Try it.
Retype the records below verbatim, beginning at the line containing "Would you identify" and stopping after the line containing "1726.1, 705.5], [0, 0, 1]] dist [-0.081077, 0.011133]". Leave the pictures out of your copy.

Extracted entries.
★ ★ ★

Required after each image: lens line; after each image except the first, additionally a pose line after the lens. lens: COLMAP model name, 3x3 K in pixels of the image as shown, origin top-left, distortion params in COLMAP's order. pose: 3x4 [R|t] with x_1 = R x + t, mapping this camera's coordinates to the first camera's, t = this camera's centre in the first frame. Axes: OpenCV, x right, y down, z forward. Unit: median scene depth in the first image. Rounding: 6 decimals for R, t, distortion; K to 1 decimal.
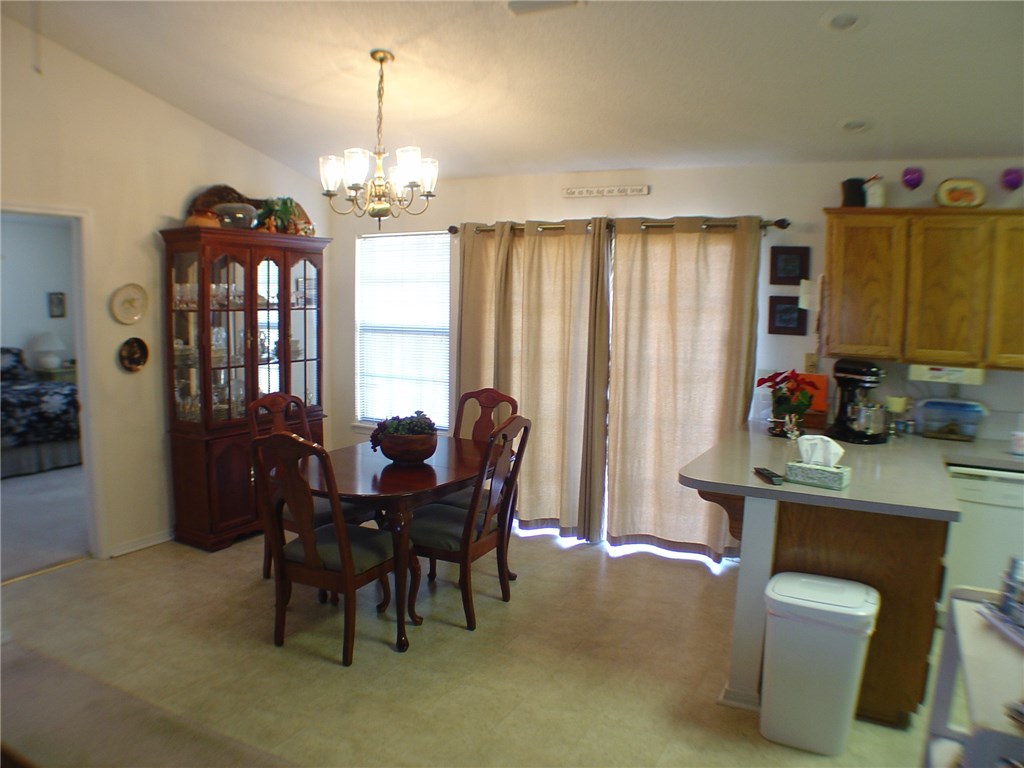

★ ★ ★

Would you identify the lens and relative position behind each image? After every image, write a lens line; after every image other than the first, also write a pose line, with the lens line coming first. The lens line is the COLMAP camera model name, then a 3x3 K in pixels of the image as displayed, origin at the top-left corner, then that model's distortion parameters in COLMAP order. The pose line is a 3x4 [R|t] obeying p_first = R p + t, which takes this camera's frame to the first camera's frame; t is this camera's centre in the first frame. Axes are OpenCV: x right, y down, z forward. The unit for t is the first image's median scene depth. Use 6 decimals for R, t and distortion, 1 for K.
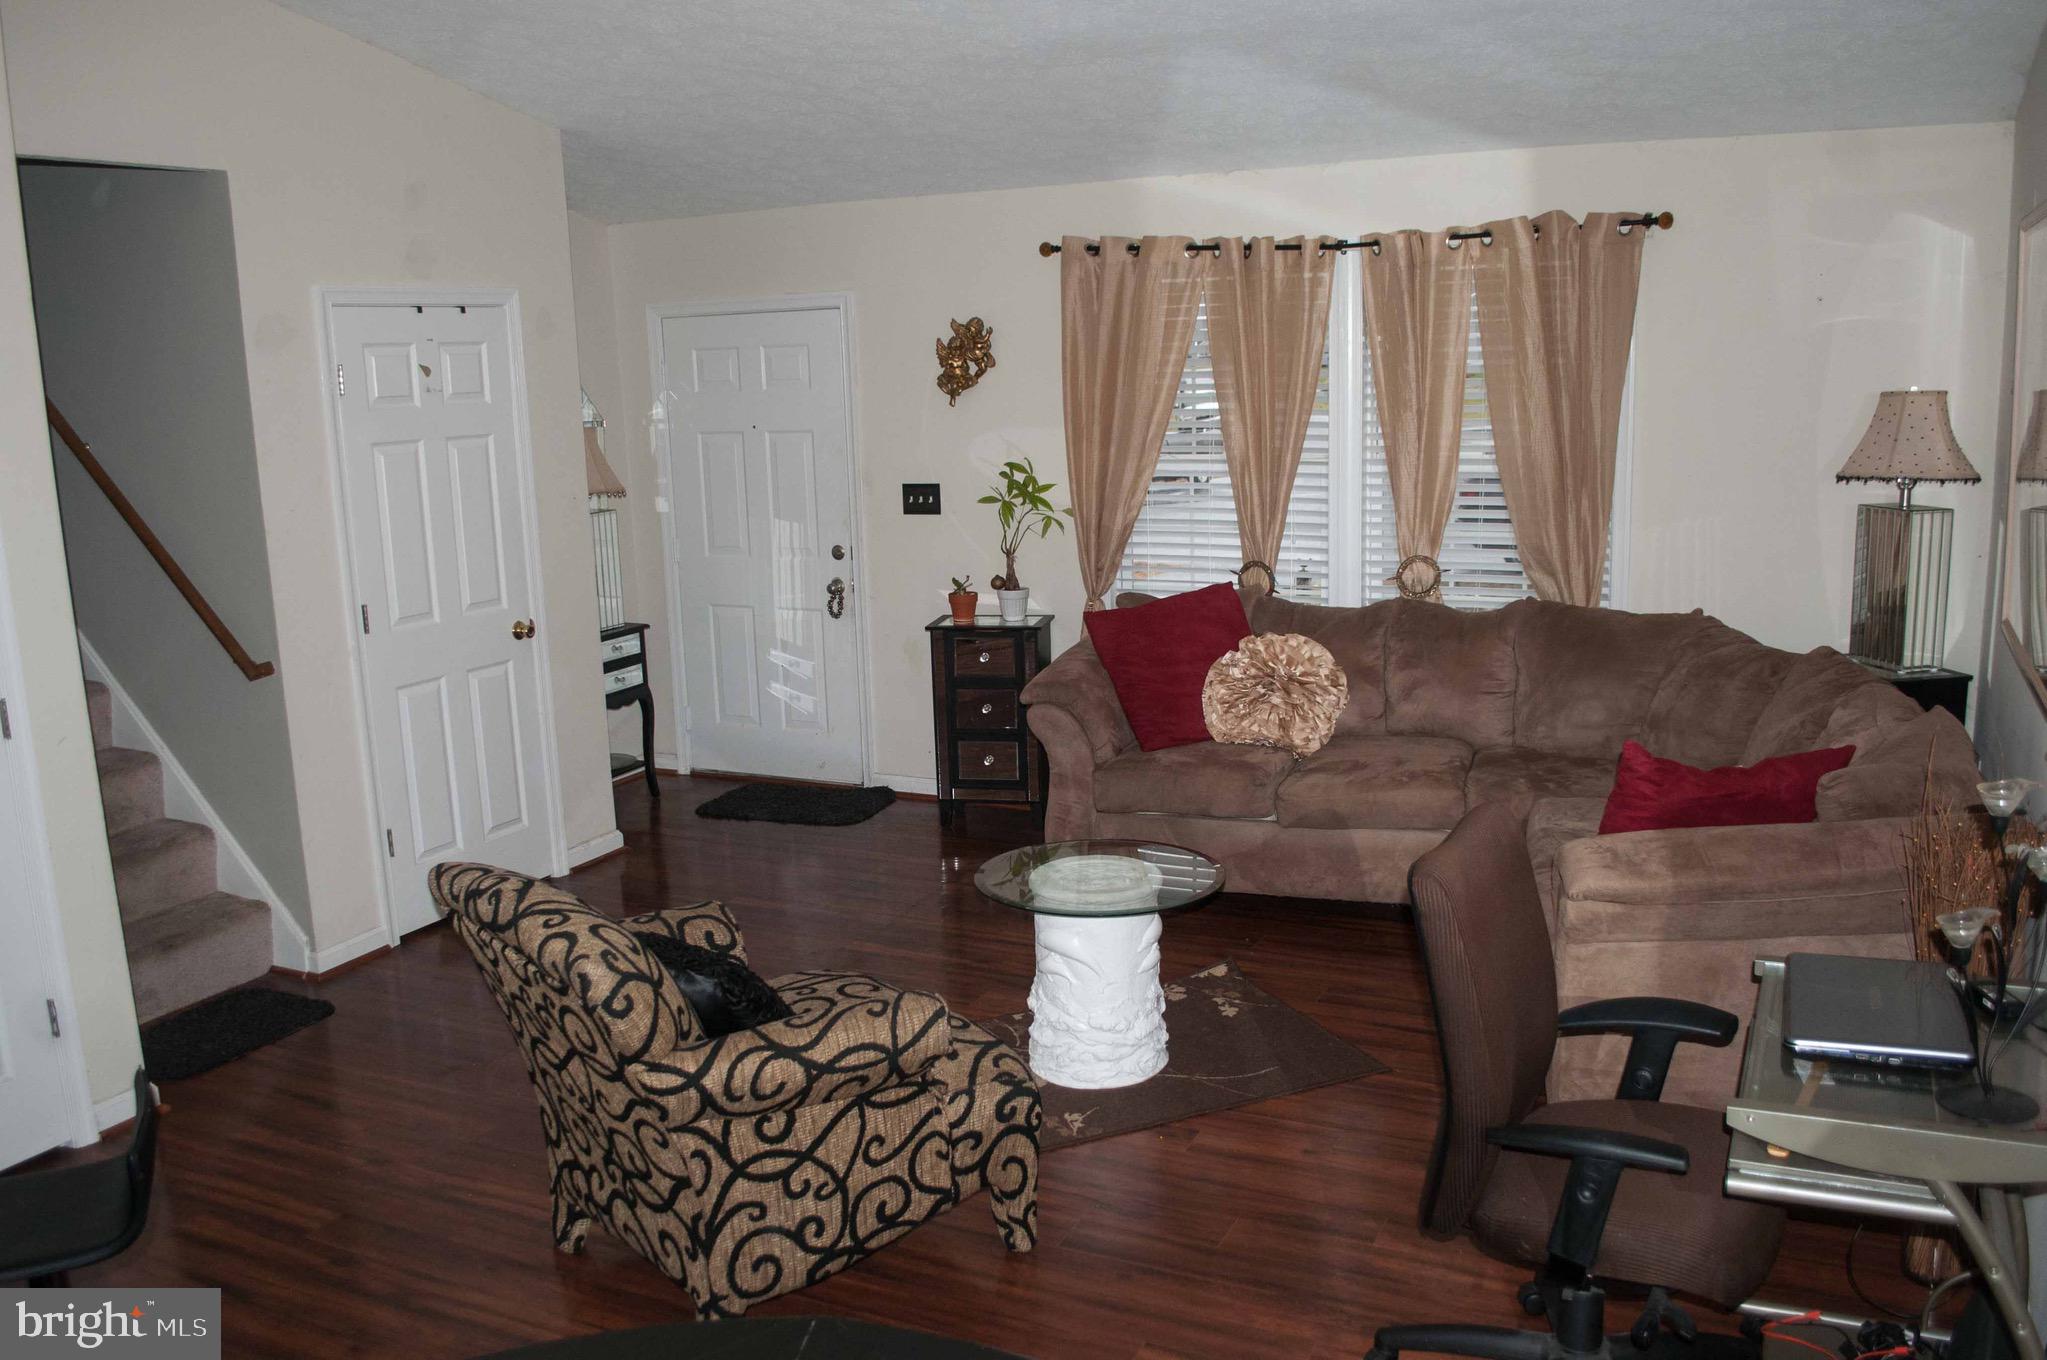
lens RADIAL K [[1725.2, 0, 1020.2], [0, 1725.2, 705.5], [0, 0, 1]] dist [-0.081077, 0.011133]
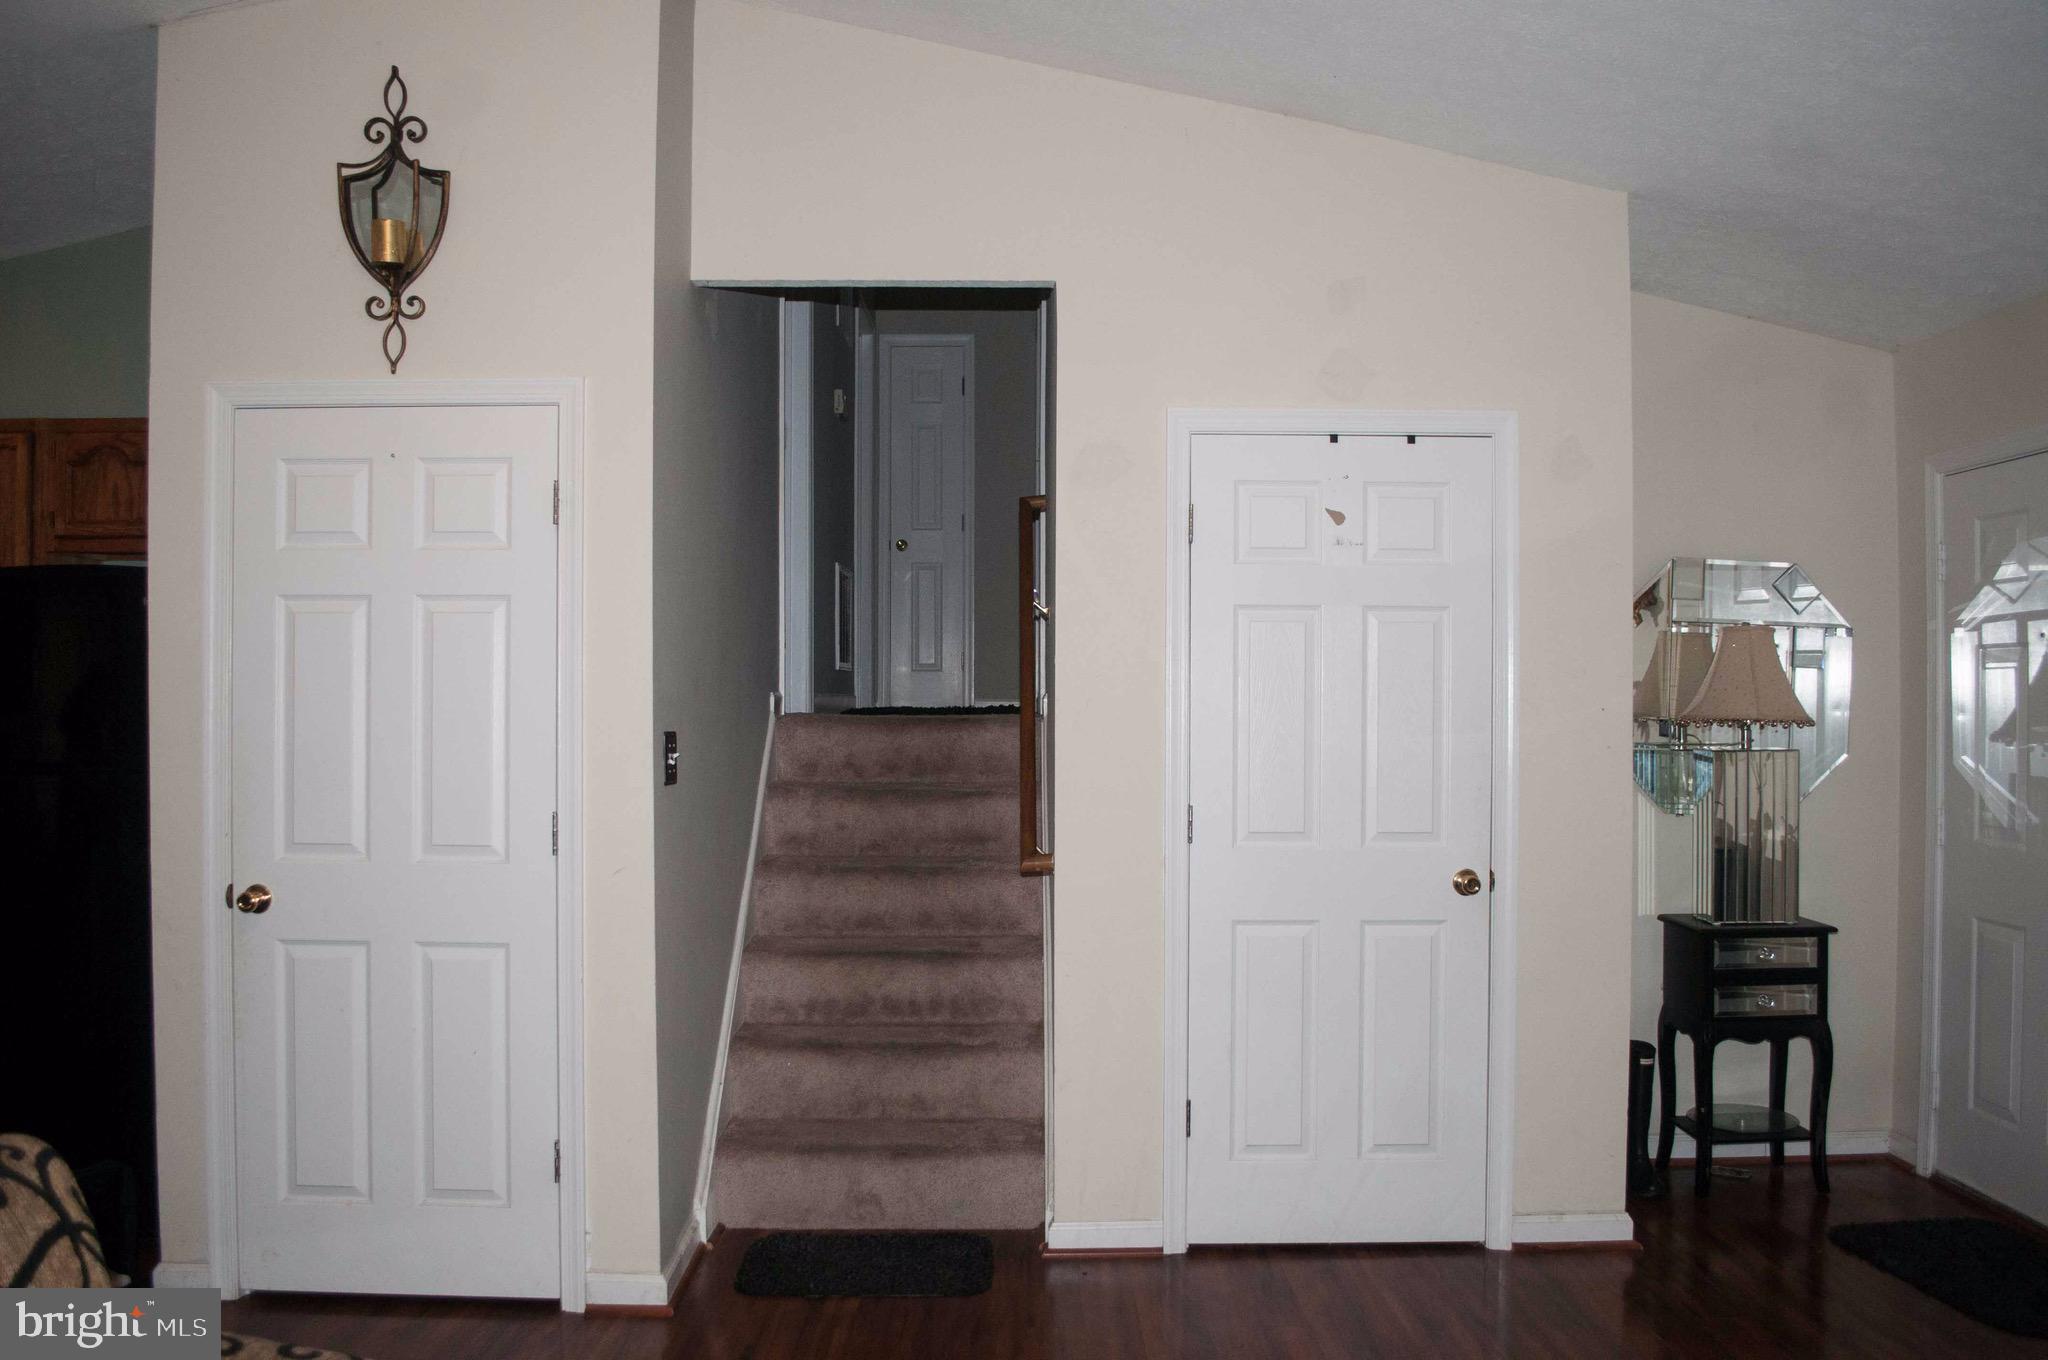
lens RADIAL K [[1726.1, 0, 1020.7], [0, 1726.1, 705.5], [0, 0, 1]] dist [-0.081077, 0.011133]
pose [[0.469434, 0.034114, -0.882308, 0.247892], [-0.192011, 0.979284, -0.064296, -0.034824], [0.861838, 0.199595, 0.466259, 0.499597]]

★ ★ ★

Response to this exercise.
Would you identify the lens and relative position behind each image? After every image, write a lens line; after every image other than the first, also write a pose line, with the lens line coming first. The lens line is the COLMAP camera model name, then a 3x3 K in pixels of the image as displayed, origin at the top-left corner, then that model's distortion parameters in COLMAP order. The pose line is a 3x4 [R|t] obeying p_first = R p + t, which takes this camera's frame to the first camera's frame; t is this camera's centre in the first frame. Axes are OpenCV: x right, y down, z forward. The unit for t is the first image's median scene depth. Use 6 decimals for R, t and distortion, 1 for K.
lens RADIAL K [[1725.2, 0, 1020.2], [0, 1725.2, 705.5], [0, 0, 1]] dist [-0.081077, 0.011133]
lens RADIAL K [[1726.1, 0, 1020.7], [0, 1726.1, 705.5], [0, 0, 1]] dist [-0.081077, 0.011133]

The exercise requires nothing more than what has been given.